Detecting the Undetectable

Image Courtesy of Wikimedia Commons.

The emergence of the COVID-19 pandemic resurfaced the necessity for pathogenic surveillance––that is, the detection of emerging and unknown disease agents. One mechanism for uncovering these pathogens is genomic sequencing of patient nasal swabs, which identifies present viruses. Sequencing hundreds of samples, however, is expensive and inefficient. To solve this issue, a team of Yale researchers, including Ph.D. student Timothy Watkins in the Foxman lab, found that a single molecule involved in the body’s immune response to viral infection can be tested by clinicians, aiding in the prioritization of samples to be sent for further genomic analysis. This biomarker, CXCL10, is a chemokinea protein released during viral infection that signals for the recruitment of other immune cells. 
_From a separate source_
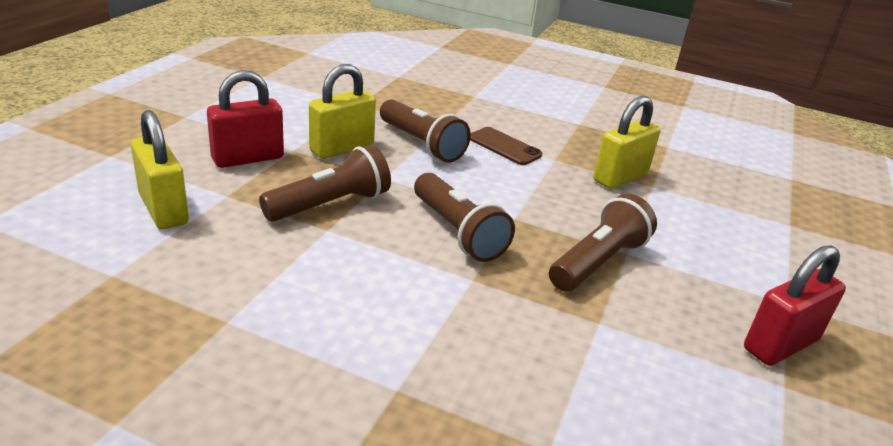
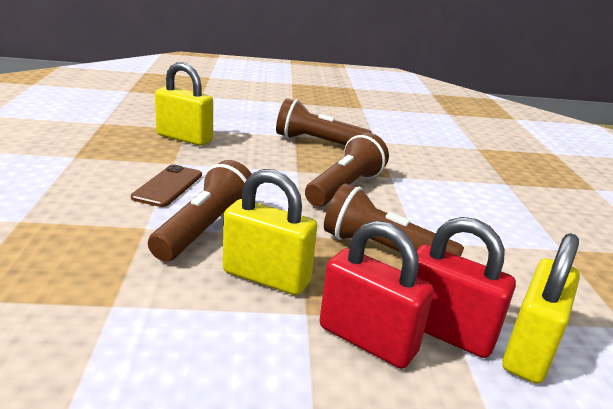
camera: 115 degrees left, 5 degrees down
red padlock [744,245,846,366] -> red padlock moved to [416,217,516,358]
Watkins and his colleagues tested for the presence of CXCL10 in patient nasal swabs and found an association between increased CXCL10 and previously-unknown viral infection. For one, in samples with undetected SARS-CoV-2, CXCL10 elevation was the differentiating factor between otherwise indistinguishable samples. Furthermore, CXCL10 is produced in large quantities, making it easily testable, and is a nonspecific signal of viral immune responses.

These results provide a means by which to increase the efficiency of surveilling threatening pathogens. “If someone exhibits symptoms of respiratory infection, CXCL10 may be high, but clinical tests may not pick up the virus infecting them […] You should do deeper sequencing to identify it, in case it’s something unusual or an emerging virus that isn’t regularly tested for,” Watkins said. In the short term, research efforts focus on further developing the clinical applicability of their techniques––developments that would allow for these methods to be used on a larger scale, with the hopes of detecting unknown viruses before they have the opportunity to cause the next pandemic.